Brooklyn Botanic Garden continues to celebrate the Power of Trees with its Annual Greenest Block in Brooklyn Award
Winner and runners up announced on East 25th St. at Clarendon Road
On Thursday, the Brooklyn Botanic Garden’s (BBG) annual Greenest Block in Brooklyn award was announced. The press conference took place at the winning residential block, East 25th Street between Clarendon Road and Avenue D, where remarks were made by BBG president Adrian Benepe, Brooklyn Borough President Antonio Reynoso, and other representatives from the participating blocks. Runner-ups were announced as well, as were the winners of other categories such as greenest commercial block, greenest storefront, and best community gardens.

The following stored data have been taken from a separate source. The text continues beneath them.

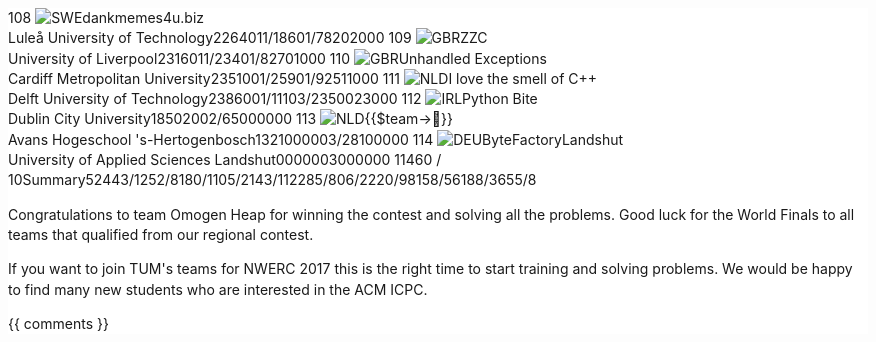 <tr id="team:543"><td class="scorepl">108</td><td class="scoreaf"> <img src="https://judge.in.tum.de/contest/images/countries/SWE.png" alt="SWE" title="SWE" /></td><td class="scoretn">dankmemes4u.biz<br /><span class="univ">Luleå University of Technology</span></td><td class="scorenc">2</td><td class="scorett">264</td><td class="score_neutral">0</td><td class="score_incorrect">1</td><td class="score_correct">1/186</td><td class="score_neutral">0</td><td class="score_correct">1/78</td><td class="score_incorrect">2</td><td class="score_neutral">0</td><td class="score_incorrect">2</td><td class="score_neutral">0</td><td class="score_neutral">0</td><td class="score_neutral">0</td></tr>
<tr id="team:571"><td class="scorepl">109</td><td class="scoreaf"> <img src="https://judge.in.tum.de/contest/images/countries/GBR.png" alt="GBR" title="GBR" /></td><td class="scoretn">ZZC<br /><span class="univ">University of Liverpool</span></td><td class="scorenc">2</td><td class="scorett">316</td><td class="score_neutral">0</td><td class="score_incorrect">1</td><td class="score_correct">1/234</td><td class="score_neutral">0</td><td class="score_correct">1/82</td><td class="score_incorrect">7</td><td class="score_neutral">0</td><td class="score_incorrect">1</td><td class="score_neutral">0</td><td class="score_neutral">0</td><td class="score_neutral">0</td></tr>
<tr id="team:584"><td class="scorepl">110</td><td class="scoreaf"> <img src="https://judge.in.tum.de/contest/images/countries/GBR.png" alt="GBR" title="GBR" /></td><td class="scoretn">Unhandled Exceptions<br /><span class="univ">Cardiff Metropolitan University</span></td><td class="scorenc">2</td><td class="scorett">351</td><td class="score_neutral">0</td><td class="score_neutral">0</td><td class="score_correct">1/259</td><td class="score_neutral">0</td><td class="score_correct">1/92</td><td class="score_incorrect">5</td><td class="score_incorrect">1</td><td class="score_incorrect">1</td><td class="score_neutral">0</td><td class="score_neutral">0</td><td class="score_neutral">0</td></tr>
<tr id="team:583"><td class="scorepl">111</td><td class="scoreaf"> <img src="https://judge.in.tum.de/contest/images/countries/NLD.png" alt="NLD" title="NLD" /></td><td class="scoretn">I love the smell of C++<br /><span class="univ">Delft University of Technology</span></td><td class="scorenc">2</td><td class="scorett">386</td><td class="score_neutral">0</td><td class="score_neutral">0</td><td class="score_correct">1/111</td><td class="score_neutral">0</td><td class="score_correct">3/235</td><td class="score_neutral">0</td><td class="score_neutral">0</td><td class="score_incorrect">23</td><td class="score_neutral">0</td><td class="score_neutral">0</td><td class="score_neutral">0</td></tr>
<tr id="team:620"><td class="scorepl">112</td><td class="scoreaf"> <img src="https://judge.in.tum.de/contest/images/countries/IRL.png" alt="IRL" title="IRL" /></td><td class="scoretn">Python Bite<br /><span class="univ">Dublin City University</span></td><td class="scorenc">1</td><td class="scorett">85</td><td class="score_neutral">0</td><td class="score_incorrect">2</td><td class="score_neutral">0</td><td class="score_neutral">0</td><td class="score_correct">2/65</td><td class="score_neutral">0</td><td class="score_neutral">0</td><td class="score_neutral">0</td><td class="score_neutral">0</td><td class="score_neutral">0</td><td class="score_neutral">0</td></tr>
<tr id="team:588"><td class="scorepl">113</td><td class="scoreaf"> <img src="https://judge.in.tum.de/contest/images/countries/NLD.png" alt="NLD" title="NLD" /></td><td class="scoretn">{{$team-&gt;🚀}}<br /><span class="univ">Avans Hogeschool &apos;s-Hertogenbosch</span></td><td class="scorenc">1</td><td class="scorett">321</td><td class="score_neutral">0</td><td class="score_neutral">0</td><td class="score_neutral">0</td><td class="score_neutral">0</td><td class="score_neutral">0</td><td class="score_correct">3/281</td><td class="score_neutral">0</td><td class="score_neutral">0</td><td class="score_neutral">0</td><td class="score_neutral">0</td><td class="score_neutral">0</td></tr>
<tr id="team:557"><td class="scorepl">114</td><td class="scoreaf"> <img src="https://judge.in.tum.de/contest/images/countries/DEU.png" alt="DEU" title="DEU" /></td><td class="scoretn">ByteFactoryLandshut<br /><span class="univ">University of Applied Sciences Landshut</span></td><td class="scorenc">0</td><td class="scorett">0</td><td class="score_neutral">0</td><td class="score_neutral">0</td><td class="score_neutral">0</td><td class="score_neutral">0</td><td class="score_incorrect">3</td><td class="score_neutral">0</td><td class="score_neutral">0</td><td class="score_neutral">0</td><td class="score_neutral">0</td><td class="score_neutral">0</td><td class="score_neutral">0</td></tr>
</tbody>
<tbody><tr id="scoresummary" title="#submitted / #correct"><td title="total teams">114</td><td class="scoreaffil" title="#affiliations / #countries">60 / 10</td><td title=" ">Summary</td><td title="total solved" class="scorenc">524</td><td title=" "></td><td>43/12</td><td>52/8</td><td>180/110</td><td>5/2</td><td>143/112</td><td>285/80</td><td>6/2</td><td>220/98</td><td>158/56</td><td>188/36</td><td>55/8</td></tr>
</tbody>
</table>

Congratulations to team Omogen Heap for winning the contest and solving all the problems. Good luck for the World Finals to all teams that qualified from our regional contest.

If you want to join TUM's teams for NWERC 2017 this is the right time to start training and solving problems. We would be happy to find many new students who are interested in the ACM ICPC.

{{ comments }}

The competition has been running annually for nearly thirty years as a borough-wide celebration of the power of gardening to bring people together. This year, judges chose from 190 entries from all over Brooklyn, keeping in mind both the greenery of each block and the community surrounding it. This year’s winning block was a champion of both. The block’s diverse front gardens and lush, shady trees were beautiful enough, but the potted plants hanging from NO PARKING signs, the flower-filled wheelbarrows, and the array of info plaques educating the public on pollinators and urban gardening were icing on the cake. Little things like that, Benepe said, helped the block stand out as a clear winner. The block is more than a garden, however: it’s also a community. In line with this year’s theme for the competition and the BBG’s current exhibit, the power of trees, each tree was named after a child on the block who helped tend it. “We try to include the young people on the block,” said Carol Reneau, the co-chair of the block’s garden club, in an interview with the Eagle. “This is how we build community — it’s intergenerational. When young people can speak to you about plants, we’re excited.”

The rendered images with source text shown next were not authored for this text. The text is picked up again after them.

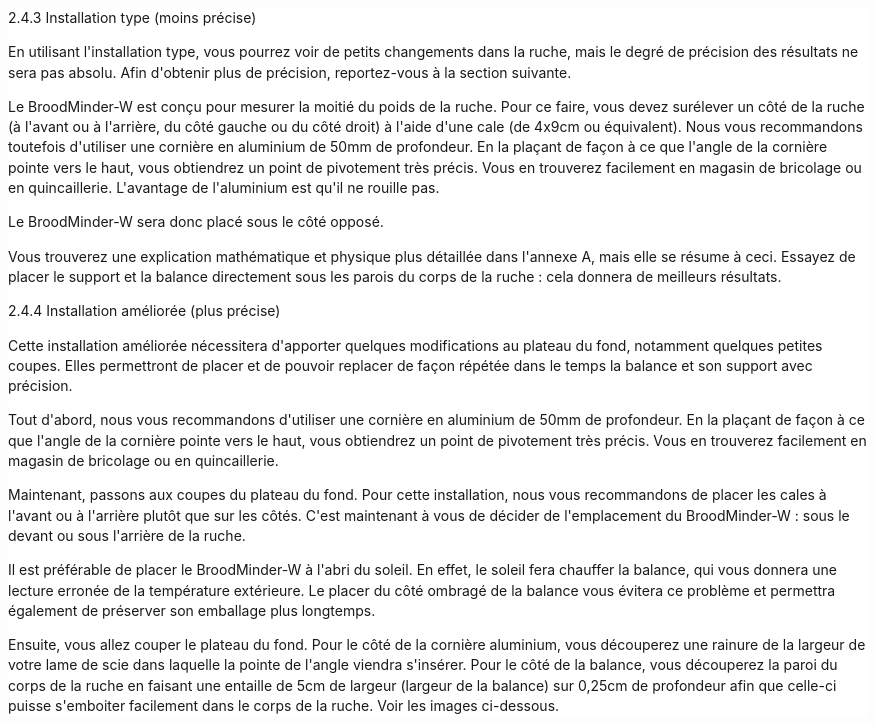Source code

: 2.4.3 Installation type (moins précise)

En utilisant l&#39;installation type, vous pourrez voir de petits changements dans la ruche, mais le degré de précision des résultats ne sera pas absolu. Afin d&#39;obtenir plus de précision, reportez-vous à la section suivante.

Le BroodMinder-W est conçu pour mesurer la moitié du poids de la ruche. Pour ce faire, vous devez surélever un côté de la ruche (à l&#39;avant ou à l&#39;arrière, du côté gauche ou du côté droit) à l&#39;aide d&#39;une cale (de 4x9cm ou équivalent). Nous vous recommandons toutefois d&#39;utiliser une cornière en aluminium de 50mm de profondeur. En la plaçant de façon à ce que l&#39;angle de la cornière pointe vers le haut, vous obtiendrez un point de pivotement très précis. Vous en trouverez facilement en magasin de bricolage ou en quincaillerie. L&#39;avantage de l&#39;aluminium est qu&#39;il ne rouille pas.

Le BroodMinder-W sera donc placé sous le côté opposé.

Vous trouverez une explication mathématique et physique plus détaillée dans l&#39;annexe A, mais elle se résume à ceci. Essayez de placer le support et la balance directement sous les parois du corps de la ruche : cela donnera de meilleurs résultats.

2.4.4 Installation améliorée (plus précise)

Cette installation améliorée nécessitera d&#39;apporter quelques modifications au plateau du fond, notamment quelques petites coupes. Elles permettront de placer et de pouvoir replacer de façon répétée dans le temps la balance et son support avec précision.

Tout d&#39;abord, nous vous recommandons d&#39;utiliser une cornière en aluminium de 50mm de profondeur. En la plaçant de façon à ce que l&#39;angle de la cornière pointe vers le haut, vous obtiendrez un point de pivotement très précis. Vous en trouverez facilement en magasin de bricolage ou en quincaillerie.

Maintenant, passons aux coupes du plateau du fond. Pour cette installation, nous vous recommandons de placer les cales à l&#39;avant ou à l&#39;arrière plutôt que sur les côtés. C&#39;est maintenant à vous de décider de l&#39;emplacement du BroodMinder-W :  sous le devant ou sous l&#39;arrière de la ruche.

Il est préférable de placer le BroodMinder-W à l&#39;abri du soleil. En effet, le soleil fera chauffer la balance, qui vous donnera une lecture erronée de la température extérieure. Le placer du côté ombragé de la balance vous évitera ce problème et permettra également de préserver son emballage plus longtemps.

Ensuite, vous allez couper le plateau du fond. Pour le côté de la cornière aluminium, vous découperez une rainure de la largeur de votre lame de scie dans laquelle la pointe de l&#39;angle viendra s&#39;insérer. Pour le côté de la balance, vous découperez la paroi du corps de la ruche en faisant une entaille de 5cm de largeur (largeur de la balance) sur 0,25cm de profondeur afin que celle-ci puisse s&#39;emboiter facilement dans le corps de la ruche. Voir les images ci-dessous.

East 25th Street’s garden club is no stranger to winning Greenest Block in Brooklyn. “Rooting for East 25th Street is like rooting for the Yankees,” Benepe joked, in reference to the block’s first-place wins in 2016, 2011, 2006, and 2004. This is largely due to the long tradition of urban gardening on the block. The block’s garden club has been running for over 30 years, and several of its members, including Reneau, are alumni of the Brooklyn Urban Gardener program (with the apt acronym BUG) run by the BBG. Besides teaching her invaluable planting techniques and sustainable horticulture methods, Reneau said it helped her marry her Caribbean heritage and urban gardening to unite the community. “It’s also about meeting people where they are. If they need help with watering, we’re gonna do the watering. If someone doesn’t know anything about gardening and planting, we’re gonna help them garden and plant. That’s how we get behind the whole community.”